» **Problem details**
For the records below, give the number of lines containing the word "evenodd" and no other text.

» **The records**
• • • • •

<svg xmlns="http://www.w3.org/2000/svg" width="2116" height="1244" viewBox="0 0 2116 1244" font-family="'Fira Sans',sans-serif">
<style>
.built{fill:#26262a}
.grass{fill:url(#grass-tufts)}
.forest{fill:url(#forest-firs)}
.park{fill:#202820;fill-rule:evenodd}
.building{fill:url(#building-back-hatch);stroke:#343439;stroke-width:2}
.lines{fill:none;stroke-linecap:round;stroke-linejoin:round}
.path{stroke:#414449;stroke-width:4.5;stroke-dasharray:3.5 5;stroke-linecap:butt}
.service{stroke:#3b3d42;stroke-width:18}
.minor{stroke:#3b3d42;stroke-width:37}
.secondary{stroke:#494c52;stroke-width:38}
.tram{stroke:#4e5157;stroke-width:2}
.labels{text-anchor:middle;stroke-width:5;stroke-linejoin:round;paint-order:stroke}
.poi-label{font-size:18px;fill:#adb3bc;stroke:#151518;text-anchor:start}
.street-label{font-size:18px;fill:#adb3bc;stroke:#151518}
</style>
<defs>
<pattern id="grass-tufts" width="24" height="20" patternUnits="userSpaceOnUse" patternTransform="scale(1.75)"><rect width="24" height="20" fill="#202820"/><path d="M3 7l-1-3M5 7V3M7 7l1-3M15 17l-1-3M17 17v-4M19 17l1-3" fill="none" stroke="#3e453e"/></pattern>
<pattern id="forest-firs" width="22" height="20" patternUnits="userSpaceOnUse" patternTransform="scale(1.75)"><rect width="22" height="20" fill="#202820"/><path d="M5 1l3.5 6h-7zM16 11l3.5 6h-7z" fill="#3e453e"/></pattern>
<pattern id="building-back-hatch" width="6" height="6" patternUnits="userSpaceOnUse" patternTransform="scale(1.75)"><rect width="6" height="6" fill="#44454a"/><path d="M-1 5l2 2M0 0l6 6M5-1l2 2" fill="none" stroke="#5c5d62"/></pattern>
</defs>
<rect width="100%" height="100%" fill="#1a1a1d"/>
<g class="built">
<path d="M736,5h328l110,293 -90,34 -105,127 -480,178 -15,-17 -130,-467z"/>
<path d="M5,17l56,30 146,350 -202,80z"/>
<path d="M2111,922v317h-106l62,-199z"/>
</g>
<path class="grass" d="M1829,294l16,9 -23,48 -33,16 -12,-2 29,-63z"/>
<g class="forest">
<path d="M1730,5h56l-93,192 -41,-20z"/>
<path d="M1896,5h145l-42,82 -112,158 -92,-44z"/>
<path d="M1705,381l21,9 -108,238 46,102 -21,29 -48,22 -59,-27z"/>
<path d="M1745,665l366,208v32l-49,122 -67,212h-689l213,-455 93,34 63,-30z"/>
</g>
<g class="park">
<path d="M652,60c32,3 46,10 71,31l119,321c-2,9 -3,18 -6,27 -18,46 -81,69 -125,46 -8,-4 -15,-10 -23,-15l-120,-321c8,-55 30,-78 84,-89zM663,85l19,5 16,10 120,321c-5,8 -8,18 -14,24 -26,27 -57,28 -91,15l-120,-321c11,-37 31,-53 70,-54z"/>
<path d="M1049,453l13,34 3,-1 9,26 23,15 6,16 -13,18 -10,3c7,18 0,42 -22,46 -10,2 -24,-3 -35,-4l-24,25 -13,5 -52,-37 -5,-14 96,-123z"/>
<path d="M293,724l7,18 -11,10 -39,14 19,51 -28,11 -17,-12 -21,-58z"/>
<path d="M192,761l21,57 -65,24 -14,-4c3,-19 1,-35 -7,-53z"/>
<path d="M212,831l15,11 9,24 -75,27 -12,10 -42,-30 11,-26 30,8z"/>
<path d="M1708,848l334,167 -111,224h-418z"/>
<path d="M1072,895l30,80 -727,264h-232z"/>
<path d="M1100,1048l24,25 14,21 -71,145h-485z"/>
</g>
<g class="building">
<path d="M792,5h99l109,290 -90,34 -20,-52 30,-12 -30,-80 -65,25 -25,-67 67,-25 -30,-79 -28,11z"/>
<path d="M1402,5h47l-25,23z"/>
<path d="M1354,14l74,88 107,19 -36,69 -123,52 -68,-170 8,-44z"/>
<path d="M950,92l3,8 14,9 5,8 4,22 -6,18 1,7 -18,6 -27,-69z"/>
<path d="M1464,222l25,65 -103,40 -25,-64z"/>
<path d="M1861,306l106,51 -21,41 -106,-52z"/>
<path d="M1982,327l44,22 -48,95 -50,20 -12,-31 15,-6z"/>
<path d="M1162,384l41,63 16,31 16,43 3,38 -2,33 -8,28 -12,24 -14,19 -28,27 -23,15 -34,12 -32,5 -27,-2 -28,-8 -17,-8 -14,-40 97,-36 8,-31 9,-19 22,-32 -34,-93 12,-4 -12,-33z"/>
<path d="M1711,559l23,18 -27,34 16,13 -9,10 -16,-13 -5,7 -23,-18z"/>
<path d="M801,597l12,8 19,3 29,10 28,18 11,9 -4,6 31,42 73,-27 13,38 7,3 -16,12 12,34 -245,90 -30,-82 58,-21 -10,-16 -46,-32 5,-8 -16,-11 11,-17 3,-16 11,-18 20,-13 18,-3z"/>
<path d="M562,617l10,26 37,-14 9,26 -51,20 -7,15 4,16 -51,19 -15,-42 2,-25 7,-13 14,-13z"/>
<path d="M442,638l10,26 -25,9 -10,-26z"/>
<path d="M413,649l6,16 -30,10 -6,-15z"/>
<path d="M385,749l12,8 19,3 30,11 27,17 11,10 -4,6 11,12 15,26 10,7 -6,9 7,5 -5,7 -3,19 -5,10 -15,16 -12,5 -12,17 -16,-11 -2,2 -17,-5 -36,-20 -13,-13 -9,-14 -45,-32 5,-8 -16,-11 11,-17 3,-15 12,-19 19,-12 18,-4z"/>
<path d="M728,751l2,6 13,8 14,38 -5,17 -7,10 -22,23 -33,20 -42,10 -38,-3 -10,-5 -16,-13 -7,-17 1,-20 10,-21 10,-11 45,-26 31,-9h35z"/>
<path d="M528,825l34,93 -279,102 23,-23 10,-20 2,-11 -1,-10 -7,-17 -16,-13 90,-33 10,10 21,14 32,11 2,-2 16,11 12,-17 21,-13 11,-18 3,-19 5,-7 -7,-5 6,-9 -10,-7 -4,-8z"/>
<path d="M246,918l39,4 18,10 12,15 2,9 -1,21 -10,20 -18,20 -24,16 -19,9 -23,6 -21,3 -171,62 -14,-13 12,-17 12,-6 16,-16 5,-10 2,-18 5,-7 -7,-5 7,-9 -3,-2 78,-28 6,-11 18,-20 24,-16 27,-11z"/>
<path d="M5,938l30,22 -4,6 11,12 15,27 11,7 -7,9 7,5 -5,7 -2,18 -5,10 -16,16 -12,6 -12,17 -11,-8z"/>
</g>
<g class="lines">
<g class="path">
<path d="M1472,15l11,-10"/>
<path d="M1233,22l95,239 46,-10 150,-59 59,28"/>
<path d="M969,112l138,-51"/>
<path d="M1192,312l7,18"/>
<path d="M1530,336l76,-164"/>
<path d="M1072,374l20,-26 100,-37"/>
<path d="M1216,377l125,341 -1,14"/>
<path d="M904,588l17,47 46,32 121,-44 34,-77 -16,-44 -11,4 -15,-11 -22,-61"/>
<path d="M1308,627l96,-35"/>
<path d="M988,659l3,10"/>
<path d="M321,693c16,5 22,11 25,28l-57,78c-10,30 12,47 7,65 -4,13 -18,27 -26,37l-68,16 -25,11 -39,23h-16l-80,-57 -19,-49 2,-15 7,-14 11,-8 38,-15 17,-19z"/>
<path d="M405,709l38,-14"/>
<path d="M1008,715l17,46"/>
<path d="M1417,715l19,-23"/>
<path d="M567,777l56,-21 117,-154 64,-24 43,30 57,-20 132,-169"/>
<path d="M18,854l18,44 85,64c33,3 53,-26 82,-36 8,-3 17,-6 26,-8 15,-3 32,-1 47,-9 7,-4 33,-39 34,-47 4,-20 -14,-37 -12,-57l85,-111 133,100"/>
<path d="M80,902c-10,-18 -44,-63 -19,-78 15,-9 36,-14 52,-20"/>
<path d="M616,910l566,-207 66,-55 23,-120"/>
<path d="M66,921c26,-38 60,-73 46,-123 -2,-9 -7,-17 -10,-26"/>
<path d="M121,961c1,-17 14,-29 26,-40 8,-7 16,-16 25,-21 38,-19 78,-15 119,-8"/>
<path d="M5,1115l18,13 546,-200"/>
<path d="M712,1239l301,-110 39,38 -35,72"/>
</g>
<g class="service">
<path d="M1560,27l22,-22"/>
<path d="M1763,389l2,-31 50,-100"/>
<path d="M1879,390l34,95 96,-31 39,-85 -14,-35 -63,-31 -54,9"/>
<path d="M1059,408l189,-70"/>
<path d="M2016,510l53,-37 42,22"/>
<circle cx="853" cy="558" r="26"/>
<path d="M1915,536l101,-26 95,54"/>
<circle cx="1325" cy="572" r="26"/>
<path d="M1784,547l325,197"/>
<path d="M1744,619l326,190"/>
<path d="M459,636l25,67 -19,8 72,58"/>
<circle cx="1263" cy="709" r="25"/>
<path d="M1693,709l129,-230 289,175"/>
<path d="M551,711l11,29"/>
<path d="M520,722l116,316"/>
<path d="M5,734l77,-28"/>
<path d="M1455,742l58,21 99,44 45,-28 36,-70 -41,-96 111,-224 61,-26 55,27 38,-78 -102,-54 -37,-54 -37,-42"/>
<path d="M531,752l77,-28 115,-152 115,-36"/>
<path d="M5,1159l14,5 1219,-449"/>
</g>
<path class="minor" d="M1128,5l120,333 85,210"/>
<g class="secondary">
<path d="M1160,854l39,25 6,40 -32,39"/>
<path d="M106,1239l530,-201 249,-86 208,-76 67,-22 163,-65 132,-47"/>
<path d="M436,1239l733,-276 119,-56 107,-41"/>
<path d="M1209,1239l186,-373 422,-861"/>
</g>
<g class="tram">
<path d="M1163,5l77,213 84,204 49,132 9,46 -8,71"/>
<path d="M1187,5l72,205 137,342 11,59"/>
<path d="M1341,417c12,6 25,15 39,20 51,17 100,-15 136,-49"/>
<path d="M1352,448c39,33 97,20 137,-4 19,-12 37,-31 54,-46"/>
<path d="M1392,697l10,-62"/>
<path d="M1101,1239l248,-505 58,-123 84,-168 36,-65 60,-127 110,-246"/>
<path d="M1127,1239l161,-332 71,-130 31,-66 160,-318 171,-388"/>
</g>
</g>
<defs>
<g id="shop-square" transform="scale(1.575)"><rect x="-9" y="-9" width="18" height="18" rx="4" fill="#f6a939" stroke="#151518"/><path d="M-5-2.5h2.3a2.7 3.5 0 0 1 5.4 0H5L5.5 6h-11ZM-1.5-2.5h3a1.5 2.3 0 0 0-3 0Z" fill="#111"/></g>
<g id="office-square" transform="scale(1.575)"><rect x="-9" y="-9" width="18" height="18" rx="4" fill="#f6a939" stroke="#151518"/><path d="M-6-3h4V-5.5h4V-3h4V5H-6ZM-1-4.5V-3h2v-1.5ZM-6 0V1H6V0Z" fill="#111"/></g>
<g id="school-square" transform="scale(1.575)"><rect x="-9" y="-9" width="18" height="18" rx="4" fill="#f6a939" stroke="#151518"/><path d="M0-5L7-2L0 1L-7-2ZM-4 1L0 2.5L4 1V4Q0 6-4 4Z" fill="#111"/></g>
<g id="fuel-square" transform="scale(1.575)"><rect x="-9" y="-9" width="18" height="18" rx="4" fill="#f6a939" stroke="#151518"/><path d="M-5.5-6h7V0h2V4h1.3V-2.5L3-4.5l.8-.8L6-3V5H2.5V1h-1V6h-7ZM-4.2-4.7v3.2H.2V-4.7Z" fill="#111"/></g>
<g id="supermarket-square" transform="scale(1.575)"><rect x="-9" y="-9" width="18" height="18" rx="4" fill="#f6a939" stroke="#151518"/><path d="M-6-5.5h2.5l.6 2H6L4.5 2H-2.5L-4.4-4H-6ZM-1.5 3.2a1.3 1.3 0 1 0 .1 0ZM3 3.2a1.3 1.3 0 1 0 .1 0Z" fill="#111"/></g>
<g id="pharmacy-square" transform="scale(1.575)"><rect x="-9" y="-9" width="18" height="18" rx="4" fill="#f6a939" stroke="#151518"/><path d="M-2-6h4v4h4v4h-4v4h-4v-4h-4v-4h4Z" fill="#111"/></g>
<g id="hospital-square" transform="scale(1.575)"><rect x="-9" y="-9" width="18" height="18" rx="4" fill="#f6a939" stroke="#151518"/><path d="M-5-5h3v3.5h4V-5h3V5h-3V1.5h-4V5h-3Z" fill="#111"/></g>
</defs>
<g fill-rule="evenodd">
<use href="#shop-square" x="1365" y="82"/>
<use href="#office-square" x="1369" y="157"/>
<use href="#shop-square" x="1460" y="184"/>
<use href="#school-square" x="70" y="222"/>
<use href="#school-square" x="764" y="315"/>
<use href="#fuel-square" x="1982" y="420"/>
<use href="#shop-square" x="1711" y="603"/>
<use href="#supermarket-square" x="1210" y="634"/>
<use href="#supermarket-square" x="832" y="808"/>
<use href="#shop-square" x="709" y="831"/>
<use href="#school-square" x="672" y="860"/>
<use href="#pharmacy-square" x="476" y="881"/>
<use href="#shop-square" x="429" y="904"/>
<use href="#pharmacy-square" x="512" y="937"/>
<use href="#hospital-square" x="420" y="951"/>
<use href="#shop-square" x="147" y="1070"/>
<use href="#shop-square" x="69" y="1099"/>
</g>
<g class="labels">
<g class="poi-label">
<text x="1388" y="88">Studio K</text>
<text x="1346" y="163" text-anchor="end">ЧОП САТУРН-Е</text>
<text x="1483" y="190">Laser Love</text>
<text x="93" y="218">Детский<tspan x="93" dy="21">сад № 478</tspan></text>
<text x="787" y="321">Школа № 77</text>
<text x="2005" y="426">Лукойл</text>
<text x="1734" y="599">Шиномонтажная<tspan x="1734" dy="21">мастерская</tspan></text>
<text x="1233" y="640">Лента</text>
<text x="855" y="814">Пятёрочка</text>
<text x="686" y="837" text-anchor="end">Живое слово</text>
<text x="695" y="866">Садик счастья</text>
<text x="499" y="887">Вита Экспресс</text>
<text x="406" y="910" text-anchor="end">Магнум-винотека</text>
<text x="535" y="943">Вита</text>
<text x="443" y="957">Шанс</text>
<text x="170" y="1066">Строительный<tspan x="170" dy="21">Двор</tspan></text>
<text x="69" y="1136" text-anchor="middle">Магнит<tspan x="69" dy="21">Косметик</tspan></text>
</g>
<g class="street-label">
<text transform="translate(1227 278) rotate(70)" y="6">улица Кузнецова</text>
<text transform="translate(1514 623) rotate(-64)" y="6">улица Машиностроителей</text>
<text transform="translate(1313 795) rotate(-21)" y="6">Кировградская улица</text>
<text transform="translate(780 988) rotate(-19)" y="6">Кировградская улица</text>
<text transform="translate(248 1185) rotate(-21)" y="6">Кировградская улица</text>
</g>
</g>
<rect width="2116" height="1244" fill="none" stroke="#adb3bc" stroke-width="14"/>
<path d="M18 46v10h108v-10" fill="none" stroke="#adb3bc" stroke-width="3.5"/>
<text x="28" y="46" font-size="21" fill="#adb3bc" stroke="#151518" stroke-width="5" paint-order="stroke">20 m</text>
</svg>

• • • • •

» **Completed exercise**
2